Aspirations can be costly. Goals can be attained. Renewable energy advocates promise that cheap resources will lower the cost of electricity to consumers. The reality is that renewable energy developers do not pass along that cost savings, and accommodating their entry to the grid is also driving up costs.
In the Texas grid managed by ERCOT, the Electric Reliability Council of Texas, the fleet of wind and solar farms is the largest in the nation. For 2023, ERCOT also had the highest electricity prices, the most volatile electricity prices and issued more conservation alerts than anywhere else in the nation.
Obstructive spin from activists and incumbent industries obscure the facts about the costs of the energy transition. The consumer is primed to wake up in five years’ time wondering how the promise of the cheap wind and solar morphed into much higher electricity bills. As always, there are several contributing factors.
Electricity from wind and solar farms is intermittent. They are not yet sufficient to fully meet peak demand days for any grid, but they benefit from the pricing set by the last swing producer on any peak demand day, in very much the same way that the price of oil in the Permian Basin is dependent on OPEC+ actions. In Texas, there were numerous occasions in 2023 when the wholesale electricity price jumped to $5,000 per megawatt hour. The renewables developers made fortunes selling power, in addition to the federal production tax credits they received.
Not a straightforward swap
To accomplish the goal of electricity generated from 100% renewable resources, consider a simple example illustrated in the diagram below. Assuming 100% efficiency for everything, what will it take to replace a 1-gigawatt (GW) natural gas power plant?
Currently, solar farms have the cost advantage over wind farms due to relatively lower costs of construction and because the sun shines more frequently than there are favorable winds.
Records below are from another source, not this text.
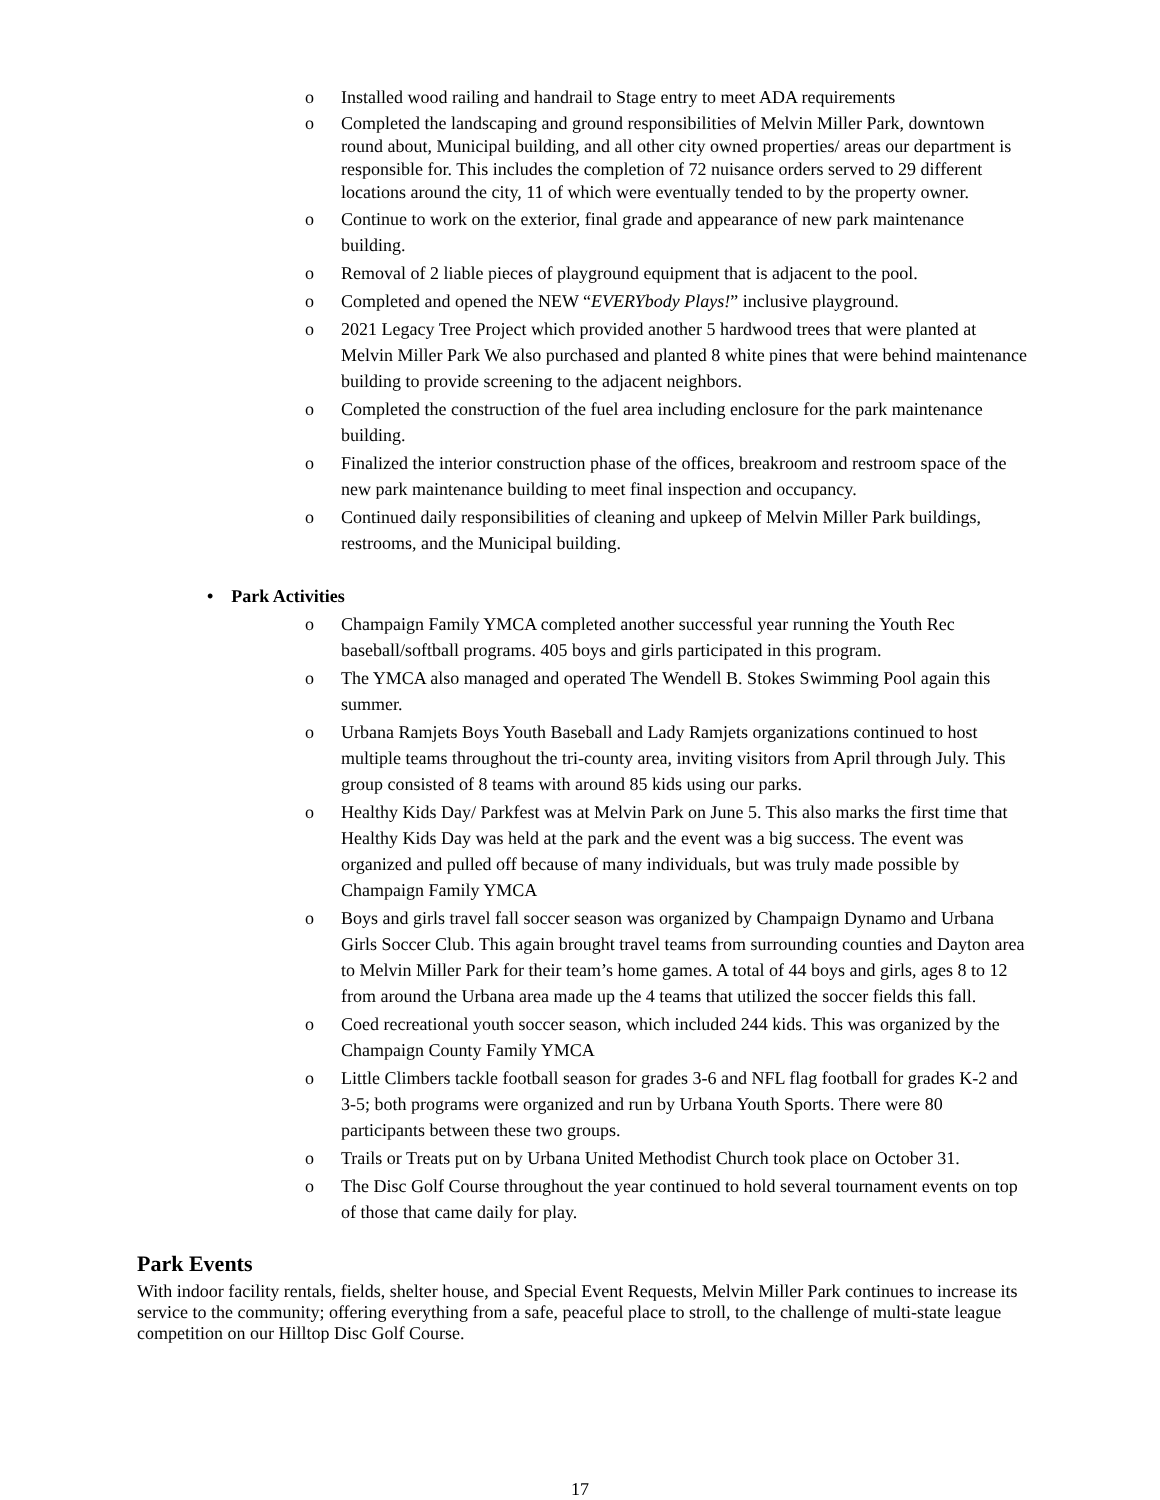o Installed wood railing and handrail to Stage entry to meet ADA requirements
o Completed the landscaping and ground responsibilities of Melvin Miller Park, downtown round about, Municipal building, and all other city owned properties/ areas our department is responsible for. This includes the completion of 72 nuisance orders served to 29 different locations around the city, 11 of which were eventually tended to by the property owner.
o Continue to work on the exterior, final grade and appearance of new park maintenance building.
o Removal of 2 liable pieces of playground equipment that is adjacent to the pool.
o Completed and opened the NEW “EVERYbody Plays!” inclusive playground.
o 2021 Legacy Tree Project which provided another 5 hardwood trees that were planted at Melvin Miller Park We also purchased and planted 8 white pines that were behind maintenance building to provide screening to the adjacent neighbors.
o Completed the construction of the fuel area including enclosure for the park maintenance building.
o Finalized the interior construction phase of the offices, breakroom and restroom space of the new park maintenance building to meet final inspection and occupancy.
o Continued daily responsibilities of cleaning and upkeep of Melvin Miller Park buildings, restrooms, and the Municipal building.
• Park Activities
o Champaign Family YMCA completed another successful year running the Youth Rec baseball/softball programs. 405 boys and girls participated in this program.
o The YMCA also managed and operated The Wendell B. Stokes Swimming Pool again this summer.
o Urbana Ramjets Boys Youth Baseball and Lady Ramjets organizations continued to host multiple teams throughout the tri-county area, inviting visitors from April through July. This group consisted of 8 teams with around 85 kids using our parks.
o Healthy Kids Day/ Parkfest was at Melvin Park on June 5. This also marks the first time that Healthy Kids Day was held at the park and the event was a big success. The event was organized and pulled off because of many individuals, but was truly made possible by Champaign Family YMCA
o Boys and girls travel fall soccer season was organized by Champaign Dynamo and Urbana Girls Soccer Club. This again brought travel teams from surrounding counties and Dayton area to Melvin Miller Park for their team’s home games. A total of 44 boys and girls, ages 8 to 12 from around the Urbana area made up the 4 teams that utilized the soccer fields this fall.
o Coed recreational youth soccer season, which included 244 kids. This was organized by the Champaign County Family YMCA
o Little Climbers tackle football season for grades 3-6 and NFL flag football for grades K-2 and 3-5; both programs were organized and run by Urbana Youth Sports. There were 80 participants between these two groups.
o Trails or Treats put on by Urbana United Methodist Church took place on October 31.
o The Disc Golf Course throughout the year continued to hold several tournament events on top of those that came daily for play.
Park Events
With indoor facility rentals, fields, shelter house, and Special Event Requests, Melvin Miller Park continues to increase its service to the community; offering everything from a safe, peaceful place to stroll, to the challenge of multi-state league competition on our Hilltop Disc Golf Course.
17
On a 12-hour cloudless day—again, assume 100% efficiency—a 1-GW solar farm to power the grid is necessary, in addition to another 1-GW solar farm to charge three state-of-the-art four-hour battery packs to power the grid at night. A winter day with only eight hours of sun will require a third 1-GW solar farm and another battery pack.
Using costs from published Department of Energy data, replacing a $1 billion, 1-GW natural gas power plant will require at least $4.5 billion in solar farm construction costs, plus an additional $6.8 billion in battery packs. To this, one must add the cost of additional interconnects to the grid and additional transmission lines since solar farms, like wind farms, cannot be built in urban areas.
Cost of access and transmission
The nation is trying to keep up with the growth of renewable power resources, but before transmission lines can be built, the power plants must first have interconnects with the grid. And the waiting list to join the nation’s grids, or queues, extends years. At the beginning of 2024, Lawrence Livermore Berkeley Lab noted “active capacity in queues (~2,600 GW) is twice the installed capacity of U.S. power plant fleet (~1,280 GW); greater than peak load and installed capacity in all ISOs.”
That’s a lot of potential future power, but even it won’t be enough, as the diagram illustrates.
Most grids now track congestion costs to indicate the cost of inadequate transmission line capacity. For example, congestion costs are incurred when wind farm production is curtailed, and the grid operator must instead obtain electricity from a nearby natural gas power plant. The cost of electricity from that power plant is netted against the offered price from the wind farm to get the “congestion cost.”
The wind farm operator points to the congestion cost to argue that new transmission capacity will be economically viable. It is a fallacious argument. Once a bottleneck is removed in a network, prices across the nodes will converge. The transmission fee is then added to the wholesale cost of electricity for the network. That is, there is no free lunch.
To build out the expanded transmission network, governments or consumers will have to foot the bill. State and federal policies regard transmission lines as common carriers entitled to allowable rates of return determined by tariffs. Because of this, transmission lines were historically built in an orderly manner, where the utilities had planned power plants delivering electricity to growing consumer regions, making it simple to calculate the sizing and cost of the transmission infrastructure.
Now, with the massive growth in distributed power plants across rural America, it is significantly more difficult to size and set the cost of new transmission lines. The new lines will, at least initially, not be fully utilized because of the intermittent electricity provided from new wind and solar farms. Siting batteries at the farms may help balance transmission, but merchant batteries can also be located near consumers.
Before the transition away from fossil fuel power plants began in earnest, grid studies, including one by former CAISO Co-Chair Mason Willrich, estimated that updating just the legacy infrastructure would be a $2 trillion investment for the nation. Additional costs relating to hardening the national electricity infrastructure against electromagnetic pulses (EMP) from nuclear weapons, cyberattacks and climate change would be included.
To this, we now add the cost of building and connecting widely dispersed wind and solar farms. Artificial intelligence data centers running 24/7, electric vehicles, and the push in some communities to go all electric will require an even greater buildout of infrastructure.
In orders of magnitude, as much as a tenfold increase in capital infrastructure is on the table for Americans, via either their taxes or their electricity bills. As Texas illustrates, the energy transition is not free, either in terms of price or service. State and federal policymakers should be honest about this with their voters and consumers.